Ethernet Modules Act Like SBCs
Small Ethernet modules include processors that handle much more than communication tasks.
by Jon Titus, Senior Technical Editor
Manufacturers offer a variety of small modules that let engineers easily add an Ethernet port to a design. They may need only a UART or I2C port in a main system to communicate with and control one of these modules. But if engineers stop there they will miss many other capabilities offered by these modules--actually single-board computers (SBCs).
"Our customers like modules that simply plug into a socket and work," noted Joel Young, CTO and vice president of R&D at Digi International. "But they often want a bit of customization. For example, they want to filter on a regular expression or send an alarm message when a count hits a limit. So we put our Python engine and our management framework into products like the Digi Connect ME and Digi Connect EM modules. Now you can use Python code to produce XML documents, filter on expressions, or do protocol conversions.
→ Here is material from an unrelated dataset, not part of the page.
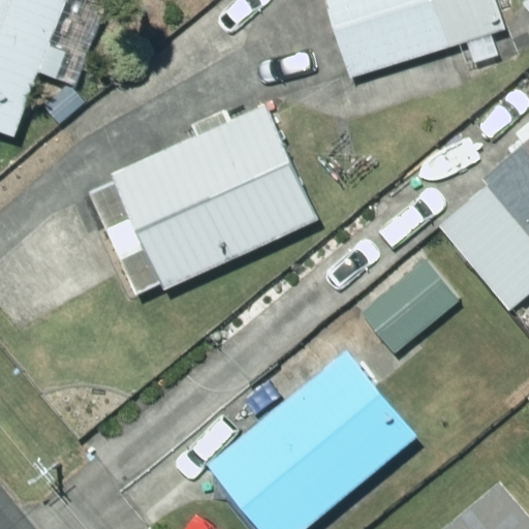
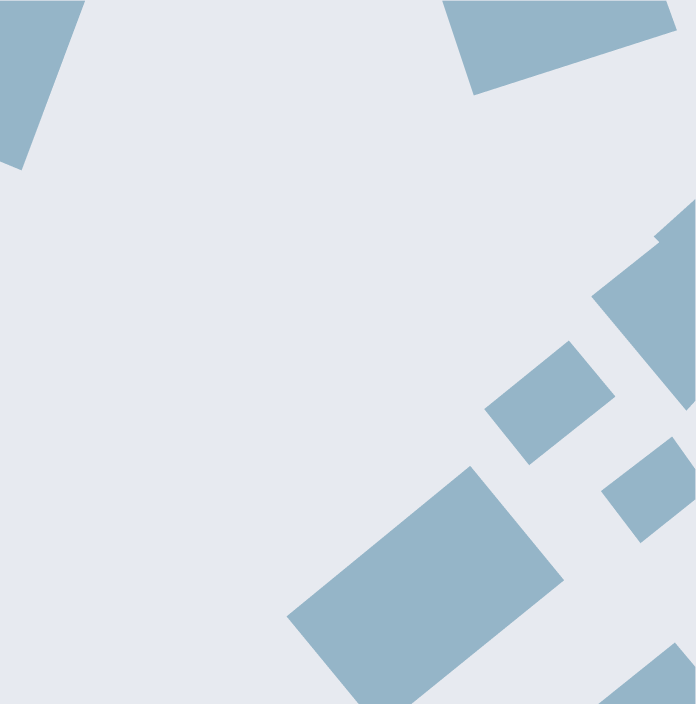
building: [113,102,321,288] -> none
And you don't have to do any deep-down embedded development."
Engineers may not understand that many Ethernet modules give them a complete single-board computer. "We have modules such as our MatchPort AR that have a 159-MIPS processor, eight megabytes of SDRAM and many I/O lines," said Daryl Miller, vice president of engineering at Lantronix.
"You could put much application code in the module and take some tasks away from your system's main CPU."
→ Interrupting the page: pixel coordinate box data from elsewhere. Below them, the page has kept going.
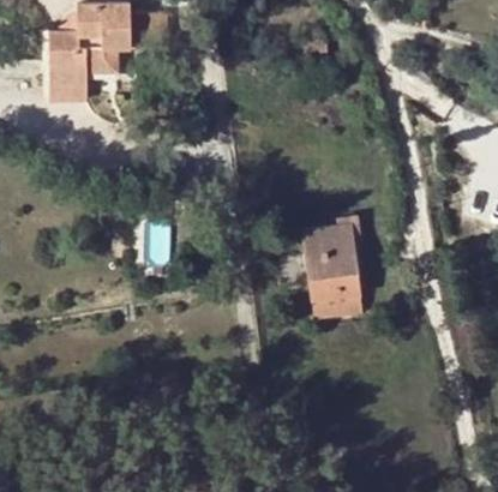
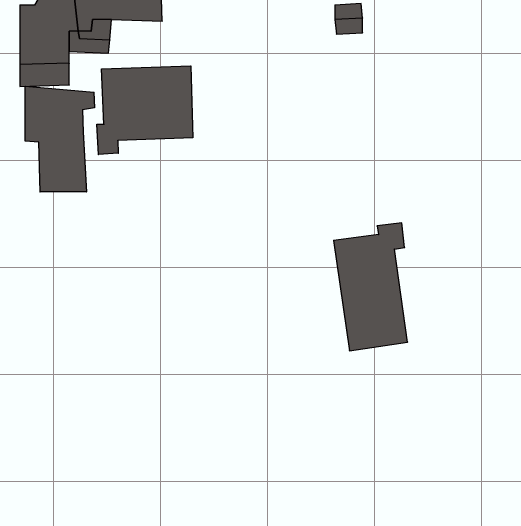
building: none -> [97,66,193,155]
building: none -> [25,86,94,192]

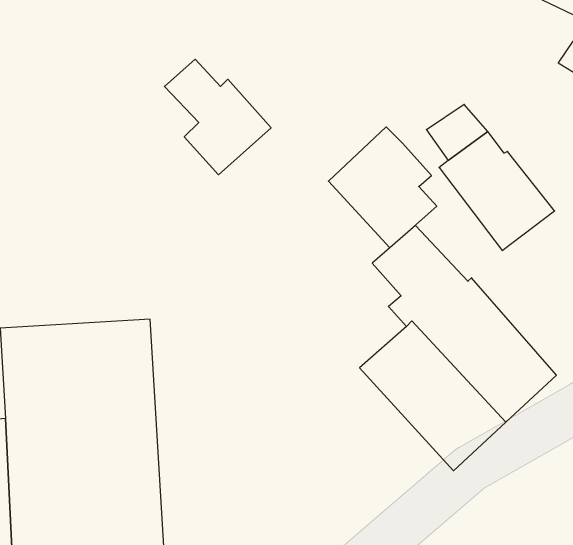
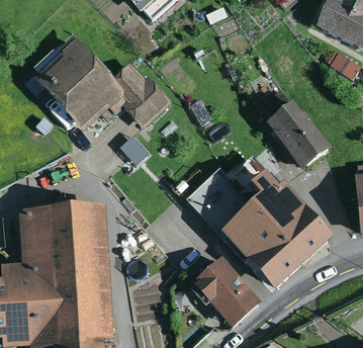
building: none -> [35,33,132,129]
building: [328,127,437,248] -> [188,166,249,234]
building: none -> [193,256,262,327]

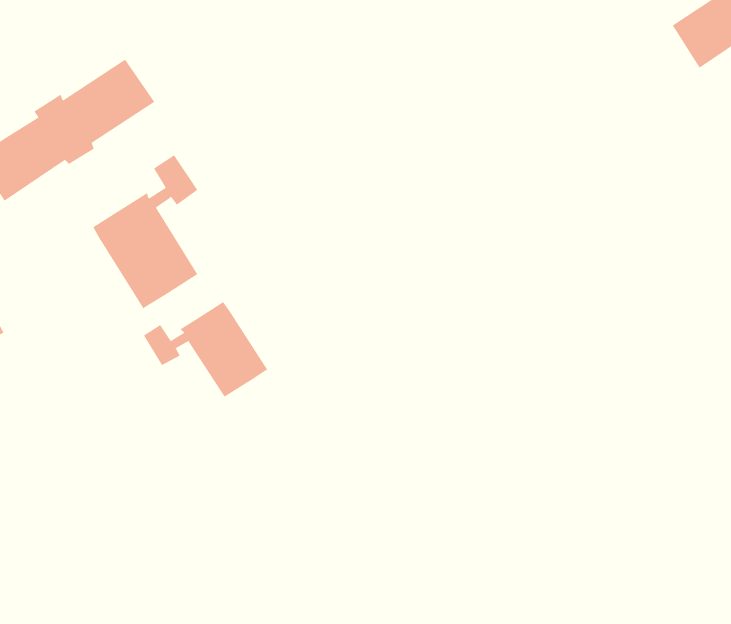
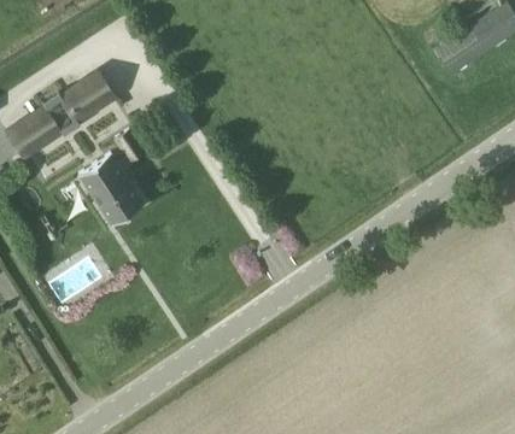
building: [143,301,268,398] -> none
Core Modules from Netburner use a 32-bit Freescale ColdFire processors, and a typical module includes flash memory, SDRAM, and an Ethernet connection along with a variety of I/O ports. "In effect, engineers have access to the CPU's I/O and control lines, including address and data buses for off-module expansion," said Uribe. "So, someone could use a module as the main controller for a product or as a network subprocessor."
Digi's Young explained that engineers can buy a Digi Connect ME 9210 JumpStart development kit that operates with either embedded Net+OS or Linux so they can write C code for embedded applications. Modules offer an ARM9 CPU along with two Mbytes of Flash memory and four Mbytes of RAM. "We upgraded to the ARM9 because we can give customers greater processor 'headroom' to include security functions," noted Young. "We see a greater emphasis on, and need for, secure systems. Engineers tell us, 'I'm not sure what IPsec does, but I think I need it,' or 'We must have the Advanced Encryption Standard [AES].' When engineers run the code to secure a system they need more processor power."
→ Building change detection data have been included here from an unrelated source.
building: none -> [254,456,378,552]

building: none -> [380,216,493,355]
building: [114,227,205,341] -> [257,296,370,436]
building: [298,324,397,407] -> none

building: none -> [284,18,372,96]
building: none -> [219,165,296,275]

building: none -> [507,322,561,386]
"Because we include security features such as AES and triple-DES, engineers can focus on what they do best--MRI machines, PLCs, security equipment, and so on," stressed Miller of Lantronix. "They need to know about security techniques and how to apply them, but the need not turn into security-algorithm experts."
Engineers should recognize a different type of network-security issue--getting through firewalls. Although a security system behind a firewall can transmit its status, it might not receive queries because a corporate firewall blocks them. That's an IT-department challenge and not a problem caused by Ethernet modules. "We have a product called ManageLinx that lets you use existing openings in corporate fire walls to access equipment," said Miller. "So, if you install PLCs at a cookie factory, you can 'manage' them even if there’s a firewall in between." Lantronix also offers Device Installer software that will "discover" connected devices and manage them.
In this context, management means overseeing remote devices connected to a network. "You need to give customers some way to access their equipment remotely," stresses Digi's Young. "You can't simply hope for the best. So, we build that management capability into our modules and offer Connectware software to oversee networked devices. That software lets equipment manufacturers offer their customers extra services. They can easily check the status of devices, get alarms or email messages, and remotely download new firmware into one or many devices. They also can reconfigure network parameters and other operating characteristics." Young noted the "management agent" goes into small devices such as the Digi Connect ME and the Digi Connect EM modules and it’s the same client that Digi puts into its larger cellular-network products. "We slim it down a little bit but it plugs into the same Connectware software.
As engineers consider using a plug-in module for Ethernet communications they might keep wireless communications in mind, too. Some suppliers offer both wired and wireless modules that plug into the same socket and provide the same functions. Thus, a product remains the same but a quick module swap switches from wired to wireless communications.
Although not quoted, Steve Eo, US marketing manager for WizNet contributed information for this article. His company manufactures Ethernet modules that include hardwired TCP/IP stacks.